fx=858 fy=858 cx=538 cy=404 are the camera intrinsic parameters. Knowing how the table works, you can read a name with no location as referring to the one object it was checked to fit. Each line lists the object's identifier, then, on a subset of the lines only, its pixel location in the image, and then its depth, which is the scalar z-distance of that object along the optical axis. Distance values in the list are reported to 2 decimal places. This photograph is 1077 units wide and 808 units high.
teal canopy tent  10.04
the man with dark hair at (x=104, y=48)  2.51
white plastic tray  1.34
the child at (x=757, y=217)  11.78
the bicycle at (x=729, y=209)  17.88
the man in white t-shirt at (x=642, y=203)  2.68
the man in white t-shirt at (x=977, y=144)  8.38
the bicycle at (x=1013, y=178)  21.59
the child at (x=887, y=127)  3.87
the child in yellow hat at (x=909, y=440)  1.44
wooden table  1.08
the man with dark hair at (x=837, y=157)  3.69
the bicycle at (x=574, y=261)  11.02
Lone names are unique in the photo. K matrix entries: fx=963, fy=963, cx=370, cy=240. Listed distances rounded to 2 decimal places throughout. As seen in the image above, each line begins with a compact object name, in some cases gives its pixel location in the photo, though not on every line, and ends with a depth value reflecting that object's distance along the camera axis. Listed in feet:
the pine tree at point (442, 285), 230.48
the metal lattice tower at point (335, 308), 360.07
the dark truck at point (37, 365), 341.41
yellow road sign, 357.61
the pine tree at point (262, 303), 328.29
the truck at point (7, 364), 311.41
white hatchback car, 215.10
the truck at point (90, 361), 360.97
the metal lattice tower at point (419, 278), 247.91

........

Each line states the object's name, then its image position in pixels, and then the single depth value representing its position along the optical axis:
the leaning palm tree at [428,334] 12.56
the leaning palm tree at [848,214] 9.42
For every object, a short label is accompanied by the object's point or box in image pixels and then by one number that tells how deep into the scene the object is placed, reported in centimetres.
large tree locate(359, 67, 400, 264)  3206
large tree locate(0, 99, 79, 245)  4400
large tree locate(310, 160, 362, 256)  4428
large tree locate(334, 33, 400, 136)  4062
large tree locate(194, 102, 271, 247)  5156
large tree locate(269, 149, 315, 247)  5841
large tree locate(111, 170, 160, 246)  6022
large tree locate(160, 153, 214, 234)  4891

........

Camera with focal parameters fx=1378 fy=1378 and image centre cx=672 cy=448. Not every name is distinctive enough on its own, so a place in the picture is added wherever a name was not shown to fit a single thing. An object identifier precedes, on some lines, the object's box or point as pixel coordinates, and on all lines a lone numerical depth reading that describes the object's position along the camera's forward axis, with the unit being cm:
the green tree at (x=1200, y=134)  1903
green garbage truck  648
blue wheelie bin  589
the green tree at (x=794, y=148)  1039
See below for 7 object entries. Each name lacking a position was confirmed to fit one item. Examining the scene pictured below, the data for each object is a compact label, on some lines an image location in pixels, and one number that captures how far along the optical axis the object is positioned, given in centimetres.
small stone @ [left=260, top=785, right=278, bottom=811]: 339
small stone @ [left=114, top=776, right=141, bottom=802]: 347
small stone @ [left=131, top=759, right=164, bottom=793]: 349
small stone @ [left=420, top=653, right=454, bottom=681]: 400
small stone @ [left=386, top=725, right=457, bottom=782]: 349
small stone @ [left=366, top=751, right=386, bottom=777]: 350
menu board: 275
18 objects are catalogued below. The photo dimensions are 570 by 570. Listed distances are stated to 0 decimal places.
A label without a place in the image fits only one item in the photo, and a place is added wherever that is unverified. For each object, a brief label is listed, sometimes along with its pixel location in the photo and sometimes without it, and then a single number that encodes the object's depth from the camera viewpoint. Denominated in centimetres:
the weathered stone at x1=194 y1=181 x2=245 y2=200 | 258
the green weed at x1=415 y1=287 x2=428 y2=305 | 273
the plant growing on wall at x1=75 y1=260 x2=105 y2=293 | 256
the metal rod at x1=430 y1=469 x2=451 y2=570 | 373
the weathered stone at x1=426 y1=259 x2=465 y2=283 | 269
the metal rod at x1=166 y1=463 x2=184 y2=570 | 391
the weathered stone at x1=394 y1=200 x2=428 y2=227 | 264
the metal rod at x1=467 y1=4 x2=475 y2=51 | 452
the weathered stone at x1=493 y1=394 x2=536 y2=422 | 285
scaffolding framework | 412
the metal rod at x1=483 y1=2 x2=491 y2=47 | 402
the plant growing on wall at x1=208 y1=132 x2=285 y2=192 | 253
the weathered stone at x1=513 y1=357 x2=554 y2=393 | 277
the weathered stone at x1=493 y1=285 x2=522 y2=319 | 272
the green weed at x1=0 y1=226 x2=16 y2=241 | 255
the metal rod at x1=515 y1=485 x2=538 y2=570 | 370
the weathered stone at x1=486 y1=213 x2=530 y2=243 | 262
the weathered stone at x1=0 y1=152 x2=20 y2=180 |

........

§ WHAT YOU ARE ASKED TO DO
The lines above, starting at the one with "the metal rod at x1=430" and ending at the one with "the weathered stone at x1=0", are the only ones to return, exactly as written.

§ THE ANSWER
the metal rod at x1=430 y1=469 x2=451 y2=570 | 373
the weathered stone at x1=426 y1=259 x2=465 y2=283 | 269
the metal rod at x1=166 y1=463 x2=184 y2=570 | 391
the weathered stone at x1=394 y1=200 x2=428 y2=227 | 264
the metal rod at x1=467 y1=4 x2=475 y2=51 | 452
the weathered stone at x1=493 y1=394 x2=536 y2=422 | 285
scaffolding framework | 412
the metal rod at x1=483 y1=2 x2=491 y2=47 | 402
the plant growing on wall at x1=208 y1=132 x2=285 y2=192 | 253
the weathered stone at x1=513 y1=357 x2=554 y2=393 | 277
the weathered stone at x1=493 y1=285 x2=522 y2=319 | 272
the green weed at x1=0 y1=226 x2=16 y2=241 | 255
the metal rod at x1=515 y1=485 x2=538 y2=570 | 370
the weathered stone at x1=486 y1=213 x2=530 y2=243 | 262
the weathered stone at x1=0 y1=152 x2=20 y2=180 |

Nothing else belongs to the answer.